The EE-SX671 is an optical limit switch
The ee-sx671 is an optical switch. The sensor operates by sending a beam of light between the slot. One side is the emitter the other is the receiver. When the light is blocked between the emitter and receiver the switch changes state. The advantage of an optical it is immune to electrical noise. The disadvantage is it is affected by external light.
Know the configuration of your switch PNP or NPN
Since the part number is EE-SX671 and there is no P or R after the number. The part is NPN. Its very important to know the difference. If the part is hooked up wrong it could damage the part.
Here is the PNP configure. We are not going to use it. We will keep this for future reference.
Some of the specifications of the switch
The important information to know is the voltage and the maximum current it can handle. The switch will operate from 5 to 24 VDC, and can handle 35 ma max.
Connecting the switch to the Snap Amp
The following circuit is the DIO signal to the Snap Amp. We connect the 5 volts of the switch to OPTO_PLUS signal. The 470 ohm resistor the switch will draw 10 ma. The current is well under the 35 ma limit.
Next we connect the OPTO_NEG signal to the OUT signal of the switch.
Each axis requires 2 switches; one for the min and one for max position. We only need one 5 Volt power supply for all of the limit switches.

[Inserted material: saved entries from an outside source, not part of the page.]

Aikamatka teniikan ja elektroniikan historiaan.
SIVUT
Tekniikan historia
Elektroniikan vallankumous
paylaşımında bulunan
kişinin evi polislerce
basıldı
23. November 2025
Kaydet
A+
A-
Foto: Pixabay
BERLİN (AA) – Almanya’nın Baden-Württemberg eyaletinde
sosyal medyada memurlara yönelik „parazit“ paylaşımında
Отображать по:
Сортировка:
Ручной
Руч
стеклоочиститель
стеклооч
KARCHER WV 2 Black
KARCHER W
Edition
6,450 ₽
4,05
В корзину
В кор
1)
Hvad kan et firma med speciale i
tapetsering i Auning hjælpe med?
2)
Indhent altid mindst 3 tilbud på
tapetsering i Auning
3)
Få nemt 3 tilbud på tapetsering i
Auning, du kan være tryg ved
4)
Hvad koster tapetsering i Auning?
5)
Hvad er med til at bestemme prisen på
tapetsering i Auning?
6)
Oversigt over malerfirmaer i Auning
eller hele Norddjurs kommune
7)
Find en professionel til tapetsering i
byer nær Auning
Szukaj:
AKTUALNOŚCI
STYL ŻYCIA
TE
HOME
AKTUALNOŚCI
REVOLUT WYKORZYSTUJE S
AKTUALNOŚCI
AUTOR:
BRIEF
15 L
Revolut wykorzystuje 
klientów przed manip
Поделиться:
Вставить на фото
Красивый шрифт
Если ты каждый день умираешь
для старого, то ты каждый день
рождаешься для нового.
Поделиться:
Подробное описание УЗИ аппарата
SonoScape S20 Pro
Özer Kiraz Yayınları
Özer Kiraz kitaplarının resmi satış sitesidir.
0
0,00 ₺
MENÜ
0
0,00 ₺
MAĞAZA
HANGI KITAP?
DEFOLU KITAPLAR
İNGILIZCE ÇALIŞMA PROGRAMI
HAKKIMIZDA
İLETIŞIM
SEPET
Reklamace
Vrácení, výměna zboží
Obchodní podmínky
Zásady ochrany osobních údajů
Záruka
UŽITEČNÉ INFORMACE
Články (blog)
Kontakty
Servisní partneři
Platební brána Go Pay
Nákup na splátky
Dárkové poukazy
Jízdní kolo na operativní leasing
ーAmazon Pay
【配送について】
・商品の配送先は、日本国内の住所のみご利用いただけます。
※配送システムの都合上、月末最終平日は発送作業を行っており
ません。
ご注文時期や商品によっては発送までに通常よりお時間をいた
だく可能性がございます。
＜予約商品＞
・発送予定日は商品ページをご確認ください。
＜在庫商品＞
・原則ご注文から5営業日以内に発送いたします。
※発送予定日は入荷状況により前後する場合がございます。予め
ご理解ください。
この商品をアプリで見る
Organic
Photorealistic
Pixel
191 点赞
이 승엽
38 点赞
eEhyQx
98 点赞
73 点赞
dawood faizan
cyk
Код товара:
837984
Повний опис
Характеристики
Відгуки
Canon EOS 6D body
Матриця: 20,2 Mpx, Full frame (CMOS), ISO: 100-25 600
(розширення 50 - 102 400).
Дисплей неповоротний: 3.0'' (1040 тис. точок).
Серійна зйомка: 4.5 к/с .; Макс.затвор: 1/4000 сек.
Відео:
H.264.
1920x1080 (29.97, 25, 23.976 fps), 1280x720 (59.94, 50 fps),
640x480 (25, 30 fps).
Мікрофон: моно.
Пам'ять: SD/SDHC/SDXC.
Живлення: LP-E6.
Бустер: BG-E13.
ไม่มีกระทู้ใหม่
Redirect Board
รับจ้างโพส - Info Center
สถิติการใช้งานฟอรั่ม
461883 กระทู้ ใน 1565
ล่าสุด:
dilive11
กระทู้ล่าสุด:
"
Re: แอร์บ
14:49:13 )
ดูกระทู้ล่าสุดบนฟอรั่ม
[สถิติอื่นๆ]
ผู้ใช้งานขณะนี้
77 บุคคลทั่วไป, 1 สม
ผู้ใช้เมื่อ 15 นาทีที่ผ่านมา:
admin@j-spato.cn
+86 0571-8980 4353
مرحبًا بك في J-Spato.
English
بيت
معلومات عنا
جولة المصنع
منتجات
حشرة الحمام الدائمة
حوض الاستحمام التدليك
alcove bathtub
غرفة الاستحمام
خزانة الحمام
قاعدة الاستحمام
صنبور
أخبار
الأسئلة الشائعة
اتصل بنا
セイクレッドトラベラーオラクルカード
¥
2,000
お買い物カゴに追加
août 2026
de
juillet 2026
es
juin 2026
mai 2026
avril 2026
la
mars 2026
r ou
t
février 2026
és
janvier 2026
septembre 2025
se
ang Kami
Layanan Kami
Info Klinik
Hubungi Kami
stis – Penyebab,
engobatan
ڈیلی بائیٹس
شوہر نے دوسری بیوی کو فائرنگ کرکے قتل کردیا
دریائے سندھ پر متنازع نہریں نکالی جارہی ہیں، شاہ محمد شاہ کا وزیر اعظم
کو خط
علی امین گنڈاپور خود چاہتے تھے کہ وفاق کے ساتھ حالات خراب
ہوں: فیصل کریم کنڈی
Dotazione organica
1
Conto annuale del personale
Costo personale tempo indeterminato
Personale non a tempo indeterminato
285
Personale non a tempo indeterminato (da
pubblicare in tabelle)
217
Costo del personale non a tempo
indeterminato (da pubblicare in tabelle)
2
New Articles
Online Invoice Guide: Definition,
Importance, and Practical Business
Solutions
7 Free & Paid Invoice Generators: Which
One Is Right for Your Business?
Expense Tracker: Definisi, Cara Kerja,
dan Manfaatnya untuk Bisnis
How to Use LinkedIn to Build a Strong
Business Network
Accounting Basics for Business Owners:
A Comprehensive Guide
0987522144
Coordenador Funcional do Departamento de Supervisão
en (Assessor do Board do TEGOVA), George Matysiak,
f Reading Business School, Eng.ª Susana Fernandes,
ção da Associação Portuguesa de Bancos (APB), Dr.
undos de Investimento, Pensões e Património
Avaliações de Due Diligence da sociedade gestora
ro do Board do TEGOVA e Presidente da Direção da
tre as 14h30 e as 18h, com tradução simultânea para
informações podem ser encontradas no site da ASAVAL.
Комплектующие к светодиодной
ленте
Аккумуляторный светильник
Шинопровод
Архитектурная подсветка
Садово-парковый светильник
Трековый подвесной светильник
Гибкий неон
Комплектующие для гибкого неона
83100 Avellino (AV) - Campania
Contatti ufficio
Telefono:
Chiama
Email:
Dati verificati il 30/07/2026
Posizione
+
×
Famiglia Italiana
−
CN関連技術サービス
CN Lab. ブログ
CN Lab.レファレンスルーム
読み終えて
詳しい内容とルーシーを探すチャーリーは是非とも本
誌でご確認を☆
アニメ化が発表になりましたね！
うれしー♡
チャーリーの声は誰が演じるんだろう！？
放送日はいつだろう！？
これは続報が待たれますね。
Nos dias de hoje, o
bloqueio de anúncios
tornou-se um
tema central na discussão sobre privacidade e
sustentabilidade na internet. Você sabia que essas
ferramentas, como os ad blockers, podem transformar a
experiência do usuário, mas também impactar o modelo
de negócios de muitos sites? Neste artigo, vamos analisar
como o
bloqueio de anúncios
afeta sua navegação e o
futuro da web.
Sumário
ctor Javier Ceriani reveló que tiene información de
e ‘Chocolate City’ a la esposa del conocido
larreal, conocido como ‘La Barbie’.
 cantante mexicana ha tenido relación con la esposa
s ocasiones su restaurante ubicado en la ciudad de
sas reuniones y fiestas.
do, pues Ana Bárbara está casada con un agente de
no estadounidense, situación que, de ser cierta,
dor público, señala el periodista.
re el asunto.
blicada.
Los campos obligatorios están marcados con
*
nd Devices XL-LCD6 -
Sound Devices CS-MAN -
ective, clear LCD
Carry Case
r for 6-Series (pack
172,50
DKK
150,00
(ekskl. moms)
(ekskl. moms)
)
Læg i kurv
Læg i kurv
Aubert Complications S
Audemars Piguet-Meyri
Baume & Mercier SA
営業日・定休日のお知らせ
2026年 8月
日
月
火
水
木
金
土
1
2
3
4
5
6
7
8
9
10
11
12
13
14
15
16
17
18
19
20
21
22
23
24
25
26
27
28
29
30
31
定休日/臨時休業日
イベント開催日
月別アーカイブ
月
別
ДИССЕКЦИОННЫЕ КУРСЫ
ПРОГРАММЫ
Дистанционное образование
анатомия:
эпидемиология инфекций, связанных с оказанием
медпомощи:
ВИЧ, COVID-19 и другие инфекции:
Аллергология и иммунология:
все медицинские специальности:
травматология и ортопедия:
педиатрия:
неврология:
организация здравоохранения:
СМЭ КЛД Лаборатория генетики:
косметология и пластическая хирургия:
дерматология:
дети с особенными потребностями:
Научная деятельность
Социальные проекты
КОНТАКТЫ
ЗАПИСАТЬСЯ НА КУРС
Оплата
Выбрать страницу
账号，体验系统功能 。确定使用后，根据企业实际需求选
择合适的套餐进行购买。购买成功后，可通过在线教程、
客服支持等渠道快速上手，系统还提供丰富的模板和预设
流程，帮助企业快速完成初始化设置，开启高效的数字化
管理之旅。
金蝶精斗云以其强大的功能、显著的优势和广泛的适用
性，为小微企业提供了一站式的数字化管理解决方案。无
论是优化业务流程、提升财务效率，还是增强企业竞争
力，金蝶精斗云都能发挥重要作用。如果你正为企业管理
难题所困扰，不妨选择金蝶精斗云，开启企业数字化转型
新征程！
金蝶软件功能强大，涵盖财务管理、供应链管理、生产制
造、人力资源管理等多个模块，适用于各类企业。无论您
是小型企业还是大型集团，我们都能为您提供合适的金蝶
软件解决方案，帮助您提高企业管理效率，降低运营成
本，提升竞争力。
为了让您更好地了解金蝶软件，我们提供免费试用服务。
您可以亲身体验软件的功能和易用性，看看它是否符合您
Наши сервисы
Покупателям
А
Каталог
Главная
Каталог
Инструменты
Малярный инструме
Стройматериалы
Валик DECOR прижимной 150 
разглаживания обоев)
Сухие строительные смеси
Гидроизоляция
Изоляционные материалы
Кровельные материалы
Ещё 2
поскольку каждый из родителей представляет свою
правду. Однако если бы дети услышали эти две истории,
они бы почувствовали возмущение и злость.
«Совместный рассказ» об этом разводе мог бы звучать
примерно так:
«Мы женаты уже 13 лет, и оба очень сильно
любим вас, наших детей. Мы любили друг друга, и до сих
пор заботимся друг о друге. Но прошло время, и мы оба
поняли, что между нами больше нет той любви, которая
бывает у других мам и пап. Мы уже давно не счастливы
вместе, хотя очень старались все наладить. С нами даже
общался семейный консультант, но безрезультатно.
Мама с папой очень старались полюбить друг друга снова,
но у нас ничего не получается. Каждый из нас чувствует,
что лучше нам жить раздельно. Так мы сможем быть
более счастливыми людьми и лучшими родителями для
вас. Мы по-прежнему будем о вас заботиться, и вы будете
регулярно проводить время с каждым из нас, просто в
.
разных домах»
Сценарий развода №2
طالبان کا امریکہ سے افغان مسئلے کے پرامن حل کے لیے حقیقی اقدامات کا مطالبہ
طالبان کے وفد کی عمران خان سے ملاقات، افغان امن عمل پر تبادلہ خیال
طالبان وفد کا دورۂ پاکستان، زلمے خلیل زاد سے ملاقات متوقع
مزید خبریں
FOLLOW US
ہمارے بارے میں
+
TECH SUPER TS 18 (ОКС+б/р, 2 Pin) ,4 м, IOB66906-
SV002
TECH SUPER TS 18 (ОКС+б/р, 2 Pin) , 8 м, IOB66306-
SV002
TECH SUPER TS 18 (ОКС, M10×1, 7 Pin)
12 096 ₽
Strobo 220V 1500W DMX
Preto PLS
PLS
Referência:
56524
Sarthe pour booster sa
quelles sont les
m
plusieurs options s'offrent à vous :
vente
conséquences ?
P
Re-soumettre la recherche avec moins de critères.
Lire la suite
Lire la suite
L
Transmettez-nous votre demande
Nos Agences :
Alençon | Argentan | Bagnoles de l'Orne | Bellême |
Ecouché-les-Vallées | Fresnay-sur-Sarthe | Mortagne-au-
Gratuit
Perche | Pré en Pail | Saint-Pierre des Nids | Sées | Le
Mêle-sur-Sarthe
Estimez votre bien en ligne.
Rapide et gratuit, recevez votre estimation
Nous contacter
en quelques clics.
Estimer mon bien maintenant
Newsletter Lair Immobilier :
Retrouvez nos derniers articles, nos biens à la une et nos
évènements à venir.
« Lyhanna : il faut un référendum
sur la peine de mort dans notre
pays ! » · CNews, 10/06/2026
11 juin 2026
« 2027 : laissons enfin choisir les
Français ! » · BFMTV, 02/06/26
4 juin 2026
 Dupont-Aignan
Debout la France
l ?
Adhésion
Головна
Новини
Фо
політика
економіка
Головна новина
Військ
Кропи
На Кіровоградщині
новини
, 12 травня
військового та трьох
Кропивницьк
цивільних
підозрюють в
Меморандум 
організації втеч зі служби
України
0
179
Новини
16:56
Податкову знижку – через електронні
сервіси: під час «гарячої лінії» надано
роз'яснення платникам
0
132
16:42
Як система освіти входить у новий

The limit switches are connected to;
|
Axis |
Signal on Switch |
Signal on Snap Amp |
PIN | Bit (SnapAmp #0) |
| X min | + 5V | OPTO_PLUS_0 | 32 | 72 |
| OUT | OPTO_NEG_0 | 31 | ||
| X max | + 5V | OPTO_PLUS_1 | 34 | 73 |
| OUT | OPTO_NEG_1 | 33 | ||
| Y min | + 5V | OPTO_PLUS_2 | 36 | 74 |
| OUT | OPTO_NEG_2 | 35 | ||
| Y max | + 5V | OPTO_PLUS_3 | 38 | 75 |
| OUT | OPTO_NEG_3 | 37 | ||
| Z min | + 5V | OPTO_PLUS_4 | 36 | 76 |
| OUT | OPTO_NEG_4 | 35 | ||
| Z max | + 5V | OPTO_PLUS_5 | 38 | 77 |
| OUT | OPTO_NEG_5 |
37 |
Defining the Limit Switches in the KFLOP.
How do you use the information in the KFLOP. You came to the right place.
Step 1: Run KMotion.exe and Load the C Program for your setup.
You should see something like this dialog.
Step 2: Open the “Config & Flash”
This is where you set the limit switch parameters.
Step 3:
Open the “Digital IO” dialog for the Snap Amp. Make sure you connect the 5 volts to your limit switches. You should see the following dialog.
Place a piece of paper between the slot of the limit switch. You will see the state change in the check box from UNCHECKED to CHECKED. Initially, I was not sure if the “Unchecked” state was HIGH or LOW. The “Unchecked” state is low. You might want to verify this yourself.
The C program I am using seems to work. The KFLOP definitely stopped motion when I moved into the limits.
Best of Luck setting the limit switches. Don’t forget to export the settings and save your program.